Extracted text
Peruvian Archbishop faces new death threats
Archbishop Pedro Barreto has been told to pick out his coffin more than once.
In our mission, we will not stop working for the people.
—Archbishop Pedro Barreto
But a new threat arrived on March 2, just days after the Archdiocese of Huancayo stated its opposition to re-opening a toxic multi-metal smelter in the Andes without first installing appropriate pollution controls.
The lives of both Barreto and Paula Meza Porta, the director of the El Mantaro Revive project, were threatened. A complaint has been filed with Peru’s national police.
Both the El Mantaro Revive project and Uniendo Manos, as well as other organizations, work together for the health of the community in La Oroya, Peru.
The government enforced a three-year shutdown of the La Oroya facility after the company pled financial woes in 2009 and after banks cut off credit to Doe Run Peru, a subsidiary of the Renco Group, a New York-based company owned by billionaire Ira Rennert whose multiple U.S. operations have been repeatedly fined by state agencies and the U.S. Environmental Protection Agency.
According to the Global Post, Renco’s 2011 global sales were almost $8 billion.
Renco is requesting a third extension to its environmental agreement, a condition of its purchase of the smelter from the state in 1997. Arsenic, lead, sulfur dioxide and cadmium are among the contaminants emitted by the smelter’s smokestacks which are located in the Mantaro River Valley, a resource-rich region in Peru, where, other mining operations function as well.

Data block
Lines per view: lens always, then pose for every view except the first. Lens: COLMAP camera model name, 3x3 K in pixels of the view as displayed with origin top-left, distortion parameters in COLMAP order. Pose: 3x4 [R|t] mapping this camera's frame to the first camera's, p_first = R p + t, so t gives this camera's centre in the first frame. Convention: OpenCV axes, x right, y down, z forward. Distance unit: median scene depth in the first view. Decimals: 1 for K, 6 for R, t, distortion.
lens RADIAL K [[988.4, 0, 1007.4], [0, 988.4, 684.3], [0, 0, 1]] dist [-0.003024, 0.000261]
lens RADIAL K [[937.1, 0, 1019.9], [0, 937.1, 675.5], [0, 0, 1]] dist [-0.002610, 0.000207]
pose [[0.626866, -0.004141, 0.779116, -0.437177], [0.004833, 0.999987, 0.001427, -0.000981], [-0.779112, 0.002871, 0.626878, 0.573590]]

Instructions
1. Rewrite the archbishop article, beginning at the words "Renco is requesting" and stopping after "function as well.", with "smokestacks" replaced by "chimneys".
2. According to the archbishop article, who owns the Renco Group?
3. Continue the article on the archbishop's death threats from its final sentence.
The material above is separate from the article on the archbishop's death threats.

Answers for each item
1.
Renco is requesting a third extension to its environmental agreement, a condition of its purchase of the smelter from the state in 1997. Arsenic, lead, sulfur dioxide and cadmium are among the contaminants emitted by the smelter’s chimneys which are located in the Mantaro River Valley, a resource-rich region in Peru, where, other mining operations function as well.

2. Billionaire Ira Rennert.

3.
In a study done by St. Louis University in 2005, more than 90 percent of La Oroya’s children had excessive lead levels in their blood.
“We cannot remain silent because this new attempt to sidestep its responsibilities is a complete disregard of the dignity and health of the people of La Oroya and the workers of the Metallurgical Complex who are obligated to work in lethal conditions,” the archbishop said in a public document. The National Council of Evangelical Churches of Peru (CONEP) said that “providing an option between health and work, as proposed by several political leaders in order to resolve the problem, is not only irresponsible but also perverse, because what really is in play is the life of people that the State has an obligation to defend over any other private economic interest.”
Barreto isn’t a newcomer to threats for speaking his mind on the conflict between the extractive industries and sustainable development in Peru. Two years ago, he was told that if he kept talking, he’d “face the consequences.” Seven years ago – after helping to shape a regional table for dialogue on the extractives – another telephone threat came. Four years ago in La Oroya itself, it was reported that a coffin was carried with his name on it during a public procession.
He said that there is no way for the church to back out of facilitating conversation between the government, mining companies and poor communities who live in resource-rich regions. Ninety-five percent of Peru’s natural resources remain untapped, he says. How to tap such wealth needs to be a public conversation so that people, especially poor people, and the environment, are assured protections that were ignored for the bulk of the last four centuries.
“If the church doesn’t do this transparent dialogue, conflict will grow,” said Barreto, who believes that there are two paths into the future and Peru is at a crossroads.
The first road is the old road, where the self-interest of mining companies dictates the lives of communities and the priorities of governments, further angering poor Peruvians who do not benefit from the profits and who are often harmed by the consequences of bad water and filthy air because of mining contamination.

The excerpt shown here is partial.